== YOUR GOAL ==
Among the entries below, which lines include the string "element"? Show each one.

BEGIN DATA SUPPLIED

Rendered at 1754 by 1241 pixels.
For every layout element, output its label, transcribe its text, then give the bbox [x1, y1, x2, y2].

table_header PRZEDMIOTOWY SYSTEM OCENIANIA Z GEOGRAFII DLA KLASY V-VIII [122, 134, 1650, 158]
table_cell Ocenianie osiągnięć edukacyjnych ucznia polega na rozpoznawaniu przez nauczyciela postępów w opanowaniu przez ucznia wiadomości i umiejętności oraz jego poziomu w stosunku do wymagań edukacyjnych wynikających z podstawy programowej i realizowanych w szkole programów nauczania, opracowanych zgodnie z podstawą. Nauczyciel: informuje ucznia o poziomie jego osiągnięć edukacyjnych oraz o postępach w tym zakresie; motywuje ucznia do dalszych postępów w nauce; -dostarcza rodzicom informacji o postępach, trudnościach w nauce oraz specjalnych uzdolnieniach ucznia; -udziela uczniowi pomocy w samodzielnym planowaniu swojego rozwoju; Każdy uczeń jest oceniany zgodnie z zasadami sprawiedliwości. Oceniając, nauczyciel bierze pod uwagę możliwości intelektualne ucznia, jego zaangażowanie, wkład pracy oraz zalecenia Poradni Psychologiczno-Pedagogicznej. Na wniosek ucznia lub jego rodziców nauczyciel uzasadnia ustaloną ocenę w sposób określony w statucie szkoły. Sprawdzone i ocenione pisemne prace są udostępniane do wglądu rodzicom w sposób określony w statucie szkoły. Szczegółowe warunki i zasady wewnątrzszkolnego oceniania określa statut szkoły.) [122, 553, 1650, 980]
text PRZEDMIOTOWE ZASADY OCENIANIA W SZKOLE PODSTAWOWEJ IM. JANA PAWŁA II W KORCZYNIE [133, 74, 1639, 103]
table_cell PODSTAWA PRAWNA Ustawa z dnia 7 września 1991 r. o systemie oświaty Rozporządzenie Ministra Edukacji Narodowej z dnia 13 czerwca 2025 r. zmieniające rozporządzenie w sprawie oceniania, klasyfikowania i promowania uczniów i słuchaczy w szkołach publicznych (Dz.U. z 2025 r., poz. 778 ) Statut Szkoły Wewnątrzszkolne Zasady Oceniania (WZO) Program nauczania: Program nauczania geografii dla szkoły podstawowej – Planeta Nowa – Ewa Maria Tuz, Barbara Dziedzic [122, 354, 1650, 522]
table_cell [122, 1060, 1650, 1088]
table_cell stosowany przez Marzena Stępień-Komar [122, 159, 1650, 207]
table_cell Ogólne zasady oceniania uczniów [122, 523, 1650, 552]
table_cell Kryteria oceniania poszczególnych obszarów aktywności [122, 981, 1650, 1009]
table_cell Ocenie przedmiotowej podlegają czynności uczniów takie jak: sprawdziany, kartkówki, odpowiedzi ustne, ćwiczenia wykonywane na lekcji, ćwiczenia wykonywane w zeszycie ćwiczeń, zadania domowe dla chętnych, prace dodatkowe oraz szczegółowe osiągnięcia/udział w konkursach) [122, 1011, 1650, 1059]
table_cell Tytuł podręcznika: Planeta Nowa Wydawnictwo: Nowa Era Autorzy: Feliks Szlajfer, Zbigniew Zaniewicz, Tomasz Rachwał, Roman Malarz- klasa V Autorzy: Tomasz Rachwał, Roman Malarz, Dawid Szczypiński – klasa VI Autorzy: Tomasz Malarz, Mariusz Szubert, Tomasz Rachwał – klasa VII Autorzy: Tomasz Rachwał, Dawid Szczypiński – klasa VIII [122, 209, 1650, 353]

END DATA SUPPLIED
BEGIN DATA SUPPLIED

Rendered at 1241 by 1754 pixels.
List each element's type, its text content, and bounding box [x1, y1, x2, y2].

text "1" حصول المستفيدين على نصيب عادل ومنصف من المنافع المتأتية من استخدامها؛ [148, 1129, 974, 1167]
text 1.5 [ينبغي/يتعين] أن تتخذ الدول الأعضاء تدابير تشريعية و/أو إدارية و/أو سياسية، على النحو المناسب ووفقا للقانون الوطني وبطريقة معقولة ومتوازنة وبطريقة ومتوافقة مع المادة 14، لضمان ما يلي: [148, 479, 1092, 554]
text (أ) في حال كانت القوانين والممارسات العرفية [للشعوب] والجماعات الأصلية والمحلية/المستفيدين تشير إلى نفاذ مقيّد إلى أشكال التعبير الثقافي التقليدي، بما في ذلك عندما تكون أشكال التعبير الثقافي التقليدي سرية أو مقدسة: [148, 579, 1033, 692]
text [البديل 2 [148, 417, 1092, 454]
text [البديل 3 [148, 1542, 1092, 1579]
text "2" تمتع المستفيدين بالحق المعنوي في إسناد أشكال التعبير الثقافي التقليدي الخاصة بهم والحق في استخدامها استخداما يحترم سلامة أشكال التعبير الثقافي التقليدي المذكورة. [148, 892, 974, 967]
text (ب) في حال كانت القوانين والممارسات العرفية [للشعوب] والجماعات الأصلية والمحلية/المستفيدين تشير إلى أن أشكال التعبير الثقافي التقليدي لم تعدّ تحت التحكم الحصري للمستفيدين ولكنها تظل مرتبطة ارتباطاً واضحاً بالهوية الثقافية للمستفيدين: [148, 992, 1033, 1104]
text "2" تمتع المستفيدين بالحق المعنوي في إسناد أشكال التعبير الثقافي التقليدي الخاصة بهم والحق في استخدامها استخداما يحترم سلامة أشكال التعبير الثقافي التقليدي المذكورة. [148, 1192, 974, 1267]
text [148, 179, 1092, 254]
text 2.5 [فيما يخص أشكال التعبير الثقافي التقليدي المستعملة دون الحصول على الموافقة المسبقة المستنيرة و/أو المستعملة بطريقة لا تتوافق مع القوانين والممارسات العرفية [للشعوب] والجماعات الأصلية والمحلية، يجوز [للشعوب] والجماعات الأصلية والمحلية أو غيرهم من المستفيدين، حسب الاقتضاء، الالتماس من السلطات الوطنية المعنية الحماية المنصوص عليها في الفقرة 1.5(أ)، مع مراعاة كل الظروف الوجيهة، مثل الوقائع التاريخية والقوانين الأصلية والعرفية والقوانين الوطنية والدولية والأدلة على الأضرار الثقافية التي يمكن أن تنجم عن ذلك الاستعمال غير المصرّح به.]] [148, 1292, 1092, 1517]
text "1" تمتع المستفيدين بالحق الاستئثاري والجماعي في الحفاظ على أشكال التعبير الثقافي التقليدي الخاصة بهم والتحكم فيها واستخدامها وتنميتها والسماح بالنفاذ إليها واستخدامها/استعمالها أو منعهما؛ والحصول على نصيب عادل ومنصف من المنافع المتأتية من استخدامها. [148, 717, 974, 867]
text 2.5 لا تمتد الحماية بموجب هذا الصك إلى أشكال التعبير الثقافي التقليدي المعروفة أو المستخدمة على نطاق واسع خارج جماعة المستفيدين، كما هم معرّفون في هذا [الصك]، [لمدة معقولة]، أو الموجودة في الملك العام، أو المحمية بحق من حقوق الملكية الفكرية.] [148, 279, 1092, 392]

END DATA SUPPLIED

== YOUR SOLUTION ==
For every layout element, output its label, transcribe its text, then give the bbox [x1, y1, x2, y2].
List each element's type, its text content, and bounding box [x1, y1, x2, y2].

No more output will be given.